Note: I added a direct link to the NBA portion of the Sports Bloggers Live internet radio show. See previous post.

Barring an injury to one of the Spurs Big Three, the Sonics aren't winning this series. They can, however, win a game (possible) or two (highly unlikely). Here's how:

A) Pray the Spurs have one of those games. Spurs fans know what I am talking about. Totally lackluster play with numerous unforced turnovers and/or a well-placed 0-17 shooting drought that includes a dozen easily makeable shots.

B) Go to a 2-3 zone for the whole game. Look people, the Sonics are a HORRIBLE defensive team. They have nobody that can stay in front of Tony Parker or The Sickness. They have only one guy that can challenge shots in the paint (JJ). They have one guy (JJ) that has a prayer when it comes to slowing Duncan. They have no chance of slowing the Spurs straight up. That's why they have to go to a 2-3 zone.

And when I say 2-3, I mean five guys in the paint at all times. Put JJ right under the basket with Evans and Lewis on the boxes. Allen and Ridnour man the elbows. Nobody is allowed within 5 feet of Tony Parker until he gets into the paint. The guy is an awful jump shooter. Luke Ridnour has a better jump shot than The Wee Frenchman (yes, Sonics fans, he's that bad). The Sonics should be begging him to shoot outside the paint. Go under every screen, play way, way, way off him (I'm talking cornerback-defending-Randy-Moss off him). The Spurs do have some good outside shooters (Barry, Manu, Udrih, Horry, Brown, G. Robinson), but, hey, maybe they go cold or maybe the Spurs start trying to force the ball into TD despite the immediate triple team. Either of those scenarios are more likely than Parker/'Nobili missing easy layups or Fortson/Collison/Potato figuring out a way to guard Duncan without fouling him.

***

Sometime later this week I'll post my thoughts on the MVP.

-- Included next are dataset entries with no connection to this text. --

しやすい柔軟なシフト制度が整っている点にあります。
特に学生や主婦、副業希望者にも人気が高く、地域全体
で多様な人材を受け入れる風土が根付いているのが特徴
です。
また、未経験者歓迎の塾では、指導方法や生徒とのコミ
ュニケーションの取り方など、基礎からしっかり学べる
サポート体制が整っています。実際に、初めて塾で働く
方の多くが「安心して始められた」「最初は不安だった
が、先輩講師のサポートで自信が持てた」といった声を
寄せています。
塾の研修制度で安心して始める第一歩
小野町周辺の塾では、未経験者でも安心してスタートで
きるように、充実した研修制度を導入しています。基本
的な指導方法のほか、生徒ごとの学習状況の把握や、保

Here's something ESPN's Eric Neel wrote about Tony Parker (taken from the Monday's Daily Dime):

"Twenty-nine on 11-of-18? Twenty-nine pretty much all on layups and blow-by runners? Twenty-nine as an opening salvo?

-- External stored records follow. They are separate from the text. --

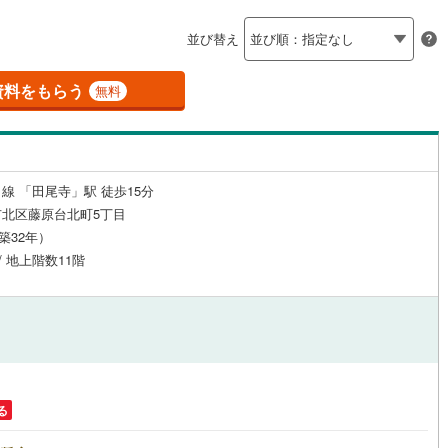
島根
岡山
広島
山口
0
)
三木市
(
0
)
有馬線
(
8
)
神戸電鉄三田線
(
3
)
（
1
）
24時間有人管理
（
0
）
並び替え
公園都市線
0
)
(
3
)
小野市
山陽電鉄本線
(
0
)
(
50
)
香川
愛媛
高知
保存した条件を見る
建ち方、日当たり
線（東西線）
(
3
)
神戸高速線（南北線）
(
0
)
)
丹波篠山市
(
0
)
資料をもらう
無料
佐賀
長崎
熊本
大分
地下鉄北神線
(
1
)
神戸新交通六甲アイランド線
(
6
)
0
）
南向き（南東・南西含む）
)
南あわじ市
(
0
)
（
3
）
0
)
京都丹後鉄道宮豊線
(
0
)
)
宍粟市
(
0
)
戸なし
（
0
）
メゾネット
（
0
）
線 「田尾寺」駅 徒歩15分
(
0
)
川辺郡猪名川町
(
1
)
この条件で検索する
この条件で検索する
この条件で検索する
この条件で検索する
この条件で検索する
この条件で検索する
市区町村以下を選択
市区町村を選択す
駅を選択する
北区藤原台北町5丁目
施工・品質・工法関連
美町
(
0
)
加古郡播磨町
(
0
)
（築32年）
/ 地上階数11階
崎町
（
0
）
(
0
)
神崎郡神河町
免震構造
（
0
）
(
0
)
郡町
総戸数200以上）
(
0
)
佐用郡佐用町
タワー（20階建て以上）
(
0
)
（
0
）
温泉町
(
0
)
る
駅が始発駅
（
0
）
海まで2km以内
（
0
）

If they weren't keyed on you before, Tony Parker, you can bet they're coming for you now. Just like the Lakers did a year ago after you ran by Payton like he was a pigeon perch in the park. You can count on it. You can expect the muscle in Game Two. A little more jamming and grabbing from young Luke and AD, a well-timed high-post pick, maybe another Potapenko or two.

It's all coming. But here's the thing, Tony: They can't stop you. You're only 22, and you've only ever played for the most buttoned-down, professional crew in the league, so maybe you're not quite feeling the truth of that in all its puffed-chest glory. But true it is. They can't stop you.

They'll challenge you, sure, but if you rise up to that moment, if you channel the spirit of Isiahs-and-Iversons-gone-by, you'll own them. You're too quick, too good to both hands, too versatile on the fly and with the floater, for it to be otherwise. Do you realize this, TP? Can you build now on where you were after the first couple of games against the Lakers last time 'round? Can you sense that this is your fly-up moment? Are you ready for the rising? If you are, this thing's over, long before Duncan gets warm and Manu comes calling. If you are, it's over right now."